After a lacklustre domestic performance, just $32.3m in its first three weeks, sci-fi comedy Evolution has surprised many at the start of its international roll-out by scoring a $2.7m (£1.9m) opening weekend in the UK. Directed by Ivan Reitman, most famous for 1984 smash hit Ghostbusters, and starring David Duchovny, Orlando Jones and Julianne Moore, the film recorded an impressive site average of $6,166 off 437 sites and took the top position away from Pearl Harbor. This is the seventh biggest opening of the year so far and the biggest for distributor Columbia TriStar, ahead of Vertical Limit. Leading lady Moore also features in the territory's biggest opener of 2001 so far, Hannibal. Evolution continues its international openings with Hong Kong on June 28 and The Netherlands on July 5, before bowing in most other major territories in mid-July.

Also making its presence felt in the international arena is UIP's Lara Croft: Tomb Raider. With an ad campaign built largely on the appeal of star Angelina Jolie and her character's pneumatic assets, the film has been expected to see strong openings. It seems to have delivered on that promise in Australia and Spain, where its international campaign began at the weekend.

In Australia, the action/adventure, which is based on the Eidos computer games, saw strong four-day returns of $2.6m (A$5.1m) from 330 screens, taking first position despite going up against UIP stable-mate Shrek, which managed $1.8m (A$3.55m) from 325 screens. The opening one-two was UIP's most successful weekend ever in Australia.

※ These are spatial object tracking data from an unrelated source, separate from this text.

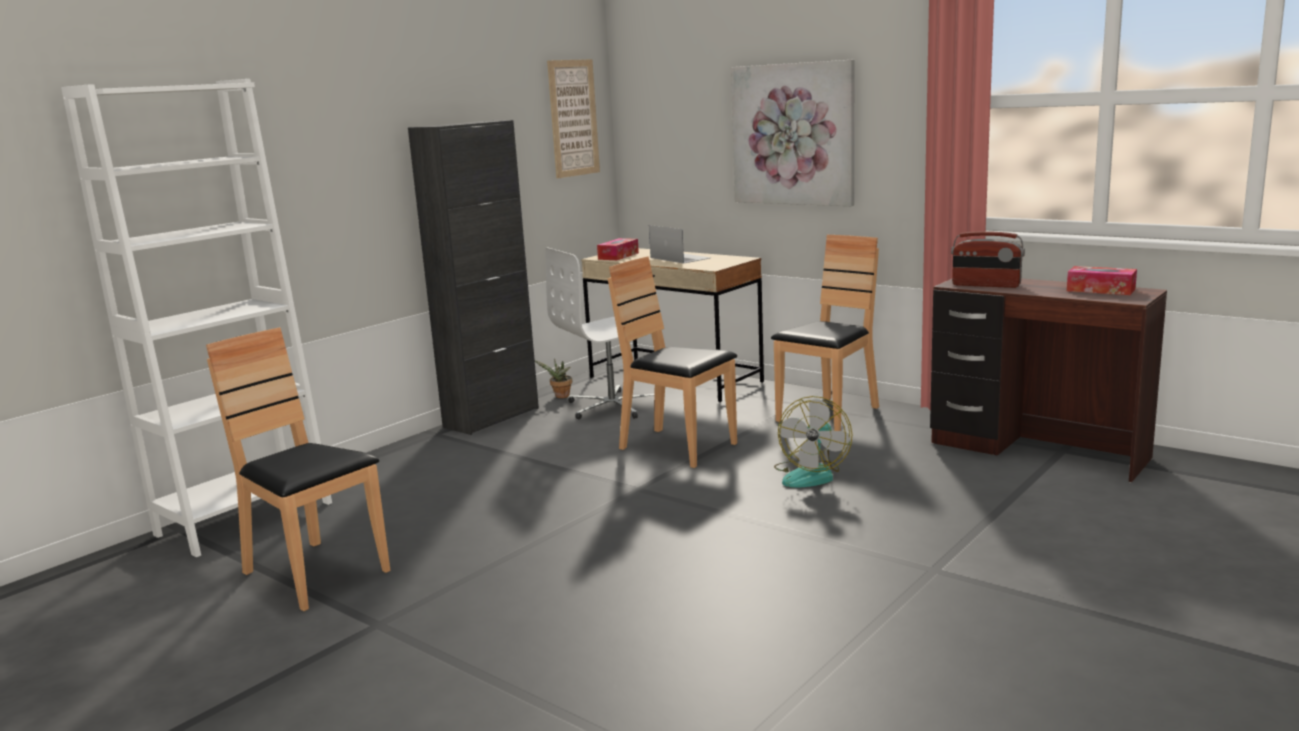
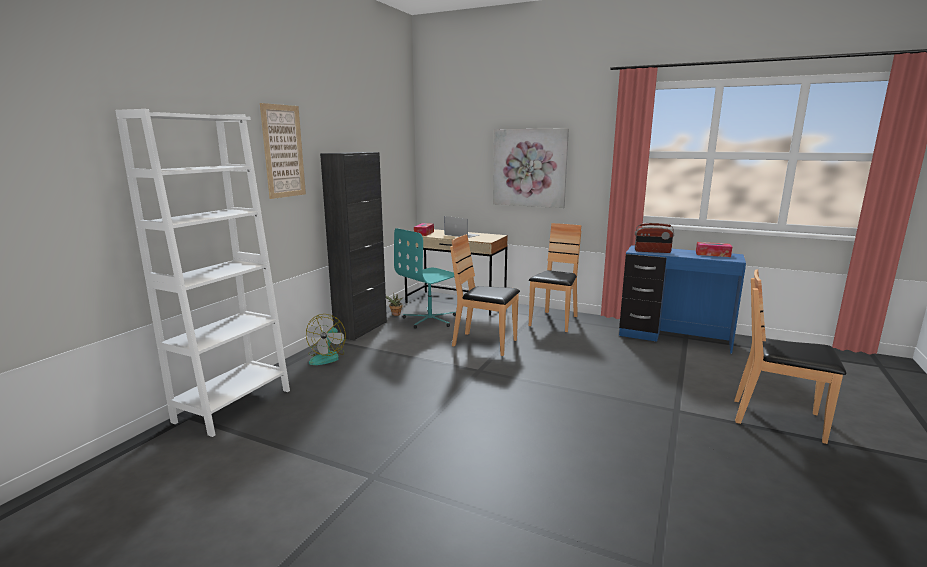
camera: 15 degrees left, 0 degrees up
brown chair [206,327,390,611] -> brown chair moved to [734,269,846,444]
white office chair [546,247,663,419] -> turquoise office chair [394,228,456,329]
picture [547,59,600,178] -> picture moved to [260,103,306,199]
fan [774,396,852,488] -> fan moved to [306,314,346,365]
brown desk [930,278,1167,483] -> blue desk [619,245,746,354]

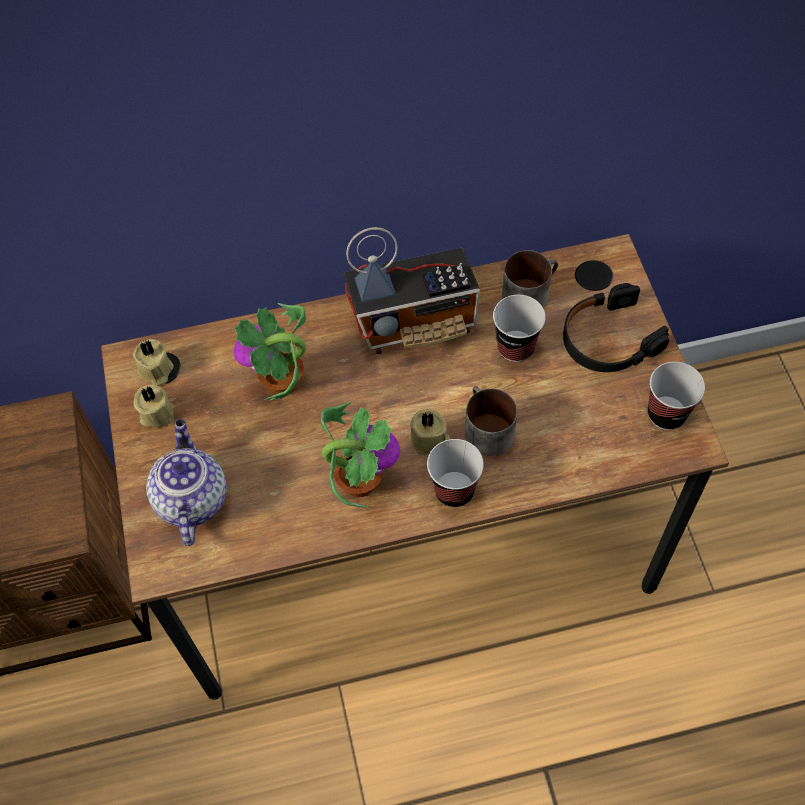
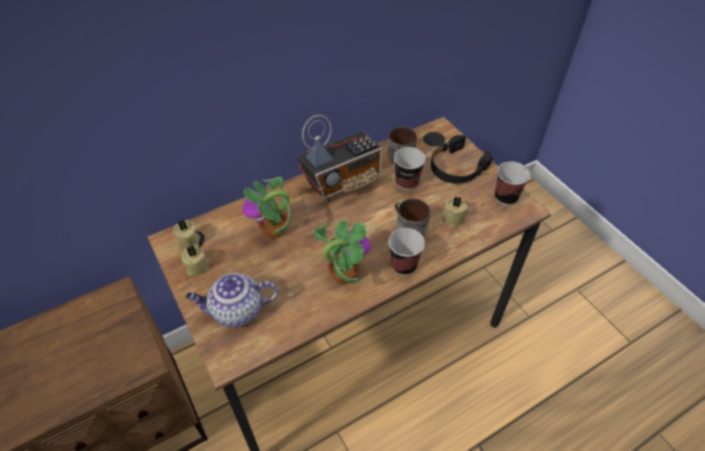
camera: 20 degrees left, 10 degrees down
teapot [146,419,227,546] -> teapot turned 75 degrees counterclockwise [186,273,279,328]
beige candle [409,409,450,456] -> beige candle moved to [443,196,468,228]

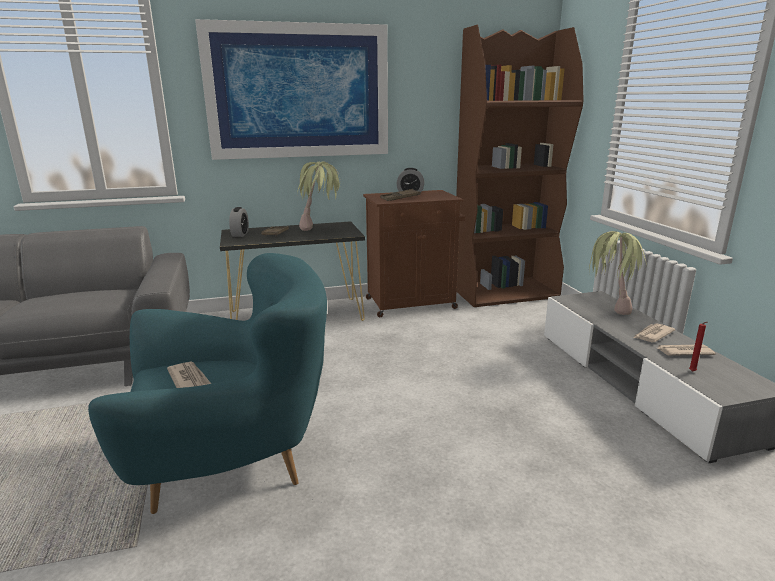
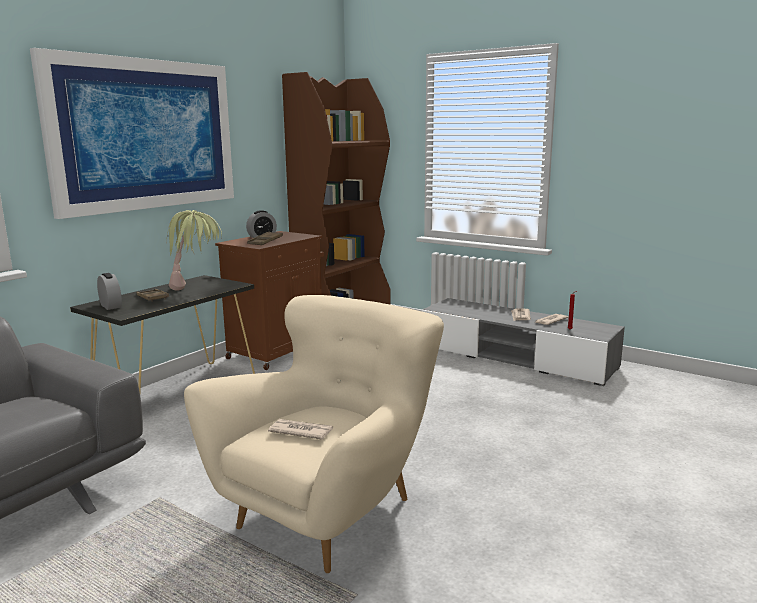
camera: 40 degrees left, 5 degrees down
turquoise armchair [88,253,327,514] -> beige armchair [184,295,444,573]
potted plant [589,231,646,315] -> none

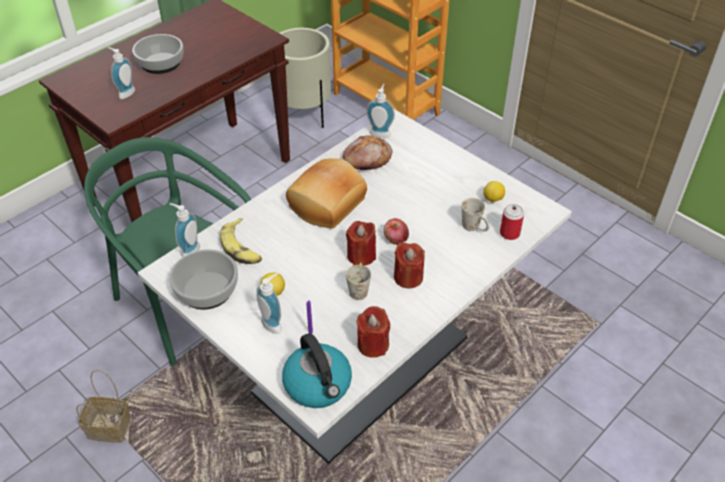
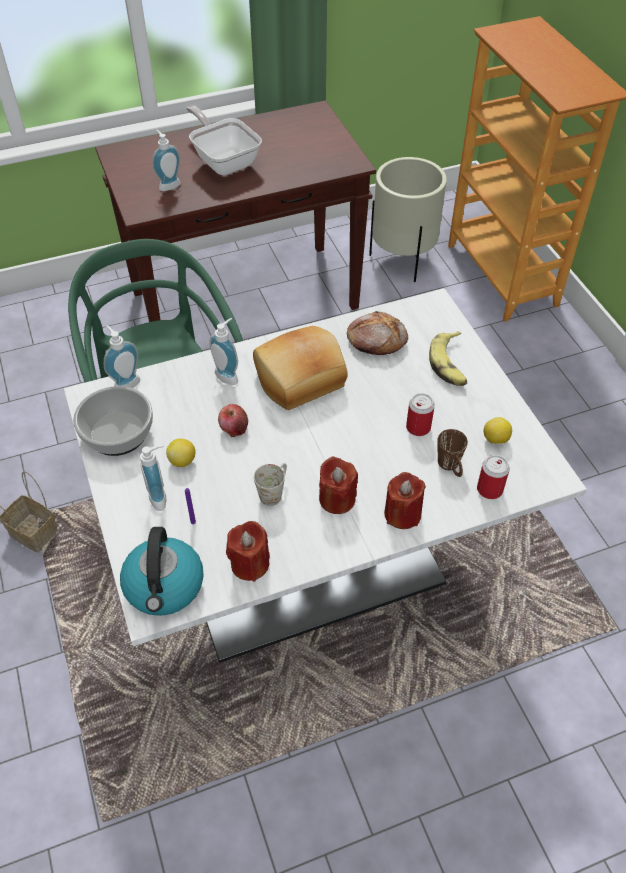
camera: 25 degrees right, 5 degrees up
bowl [132,34,184,74] -> frying pan [186,105,262,175]
banana [220,218,262,264] -> banana moved to [429,331,467,386]
red candle [346,221,376,266] -> red candle moved to [384,472,426,529]
soap dispenser [366,84,395,138] -> soap dispenser moved to [209,318,238,385]
apple [384,218,409,245] -> apple moved to [218,404,248,437]
white mug [461,198,489,231] -> brown mug [437,429,468,477]
none -> can [406,393,435,436]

UIP also scored a double header in Spain where Tomb Raider claimed the top spot with $1.7m (PTS333.1m), off 318 screens, from UK sensation Bridget Jones's Diary, which held second place with $668,783. Tomb Raider opened in France yesterday (June 27), reaches German shores today and Norway tomorrow, where it will no doubt award UIP another double-top alongside local hit Elling. It opens in the UK on July 6.

Shrek also continued to add to UIP's ever increasing summer revenues, taking top chart positions over the weekend in Brazil ($861,667) and Hungary ($85,601), as well as Thailand, Slovenia and Croatia. It has already proved to be a strong summer for UIP, led by The Mummy Returns, which claimed another first place on its opening in Poland on Friday ($349,403 from 60 screens). The effects-laden adventure has taken $168.8m so far in the international market.

Still acting as the only real competition to UIP - until 20th Century Fox pushes out Tim Burton's Planet Of The Apes and Warner Bros widens Steven Spielberg's A.I. Artificial Intelligence, which starts internationally in Japan on Saturday - is Buena Vista International's Pearl Harbor. The World War II epic has taken a $93.8m international gross so far and still leads in many territories including France and Germany. It also receives releases in The Netherlands and Denmark this weekend, which should see it cross the $100m mark internationally.